Causes of green coffee staleness?
After coffee beans are dried and uniformly processed to the accurate degree of moisture content, they contain the maximum amount of volatile aromatic oils locked within their cellular structure and their flavor is at their peak. Next to nothing has ever been done to preserve this highpoint instead it has been all about the mere acceptability of a commodity fulfillment.
Green coffee is shipped and stored in woven jute or sisal bags and most of the commodity green coffee purchased is stored and circulated for over a year before it will be roasted, this in turn devolves the green coffee that is exposed to oxygen, environment conditions and to the bags structure themselves.
What characterizes green coffee staleness?
First is the evaporation of the coffees’ aromatic oils, these are the core of any fine coffee’s unique flavor signature. The next to go is sweetness, while lignin, which forms the cell walls of the coffee bean and is the chief non-carbohydrate constituent of wood, ages and imparts an ever-increasing flavor of aged cedar wood. This is the common flavor style found in most specialty coffee establishments today.
How to solve the raw green coffee staleness problem?
Solving the raw green coffee staleness problem requires changes by roasters purchasing and handling procedures, as well for an ongoing education by all parties involved in the coffee sourcing & selling supply chain of their consumers, on fine coffee and the availability windows for it in its peak flavor.
The final step to producing a harvest-fresh coffee experience is proper storage and smart buying techniques combined with extra scrutiny at the cupping approval level. As Latin American and East African coffees age, from the time they were harvested last winter, to the coming winter, the difference between a well stored and sourced coffee and all others widens.
We firmly believe the added labor and cost is well worth it and our methodology allows our customers to enjoy nearly a year-round full appreciation of harvest-fresh coffees.
As consumers begin seeking the exotic coffee flavor spectrum of single-origin coffees, a new world of regional coffee offerings will emerge. We believe that by keeping these coffees as limited time offers while at their peak only will empower the craftsmanship of farmers through economic sustainability with dignity by allowing them to sell their coffees at a premium and not as a commodity driven product.

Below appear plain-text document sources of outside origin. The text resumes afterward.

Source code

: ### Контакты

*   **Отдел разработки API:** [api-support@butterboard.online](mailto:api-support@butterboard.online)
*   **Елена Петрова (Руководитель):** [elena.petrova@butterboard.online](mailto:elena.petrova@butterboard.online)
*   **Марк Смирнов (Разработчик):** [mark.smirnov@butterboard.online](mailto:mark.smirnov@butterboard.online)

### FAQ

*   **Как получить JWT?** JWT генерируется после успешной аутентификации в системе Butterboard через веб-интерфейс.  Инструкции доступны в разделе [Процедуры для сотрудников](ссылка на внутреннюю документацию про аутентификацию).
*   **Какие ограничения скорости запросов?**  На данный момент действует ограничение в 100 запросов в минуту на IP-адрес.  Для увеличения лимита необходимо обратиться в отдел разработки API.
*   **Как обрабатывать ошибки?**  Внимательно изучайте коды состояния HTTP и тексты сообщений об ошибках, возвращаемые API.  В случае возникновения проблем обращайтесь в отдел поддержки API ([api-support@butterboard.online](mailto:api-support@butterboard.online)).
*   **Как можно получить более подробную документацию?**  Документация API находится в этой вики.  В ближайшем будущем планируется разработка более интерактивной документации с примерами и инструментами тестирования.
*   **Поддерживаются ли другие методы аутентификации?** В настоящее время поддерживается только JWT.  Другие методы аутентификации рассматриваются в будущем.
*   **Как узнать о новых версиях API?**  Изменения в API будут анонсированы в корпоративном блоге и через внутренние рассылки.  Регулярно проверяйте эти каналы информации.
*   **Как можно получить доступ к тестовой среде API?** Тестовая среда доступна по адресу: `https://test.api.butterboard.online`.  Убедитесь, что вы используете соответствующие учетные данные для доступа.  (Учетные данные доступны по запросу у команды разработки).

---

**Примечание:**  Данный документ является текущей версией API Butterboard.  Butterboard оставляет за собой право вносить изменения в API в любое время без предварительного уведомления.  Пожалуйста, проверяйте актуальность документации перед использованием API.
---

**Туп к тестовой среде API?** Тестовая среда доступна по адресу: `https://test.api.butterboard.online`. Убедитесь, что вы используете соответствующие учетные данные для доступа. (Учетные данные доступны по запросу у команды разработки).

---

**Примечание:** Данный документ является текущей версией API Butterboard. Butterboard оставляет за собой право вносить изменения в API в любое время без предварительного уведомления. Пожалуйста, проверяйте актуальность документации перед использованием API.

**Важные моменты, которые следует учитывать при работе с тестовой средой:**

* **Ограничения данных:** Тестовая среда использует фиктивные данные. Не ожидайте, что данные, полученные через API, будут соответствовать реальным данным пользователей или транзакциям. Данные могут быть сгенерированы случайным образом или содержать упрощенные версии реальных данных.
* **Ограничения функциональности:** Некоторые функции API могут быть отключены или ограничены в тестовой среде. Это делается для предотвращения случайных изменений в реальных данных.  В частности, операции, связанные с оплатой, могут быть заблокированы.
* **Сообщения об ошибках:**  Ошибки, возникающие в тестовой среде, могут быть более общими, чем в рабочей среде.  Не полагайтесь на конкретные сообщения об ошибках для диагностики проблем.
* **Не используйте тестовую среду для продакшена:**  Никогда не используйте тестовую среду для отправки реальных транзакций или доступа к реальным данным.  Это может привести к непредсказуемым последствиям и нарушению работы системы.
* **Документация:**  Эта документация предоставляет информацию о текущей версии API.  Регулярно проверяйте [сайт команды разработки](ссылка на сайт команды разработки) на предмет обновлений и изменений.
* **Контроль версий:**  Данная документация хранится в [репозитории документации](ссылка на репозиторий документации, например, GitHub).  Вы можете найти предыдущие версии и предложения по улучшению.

Flavoring oils are mostly combinations of natural and synthetic flavor chemicals which are compounded by professional flavor chemists.
Natural oils used in flavored coffees are extracted from a variety of sources such as vanilla beans, cocoa beans, and various nuts and berries. Cinnamon, clove, and chicory are also used in a variety of coffee flavors.
Synthetic flavor agents are chemicals which are manufactured on a commercial basis. Flavor chemists blend many such oils to achieve specific flavor combinations. While other food flavors may be composed of nine or 10 ingredients, coffee flavors require up to 80 different compounds. An ideal flavor should mask some of the harsh notes of the coffee yet not interfere with its aromatic characteristics. Virtually any taste can be reproduced. Most consumers prefer coffee flavors with sweet creamy notes.
The pure flavor compounds described above are highly concentrated and must be diluted in a solvent to allow the blending of multiple oils and easy application to the beans. Common solvents include water, alcohol, propylene glycol, and fractionated vegetable oils. These solvents are generally volatile chemicals that are removed from the beans by drying. The current flavoring essences technology uses stable solvents which leave the beans with a glossy sheen and longer lasting flavor.
The flavor chemicals and the solvents used in flavors must not only be approved for use in foods, but they must also not adversely react with the packaging material and the processing equipment with which they come into contact.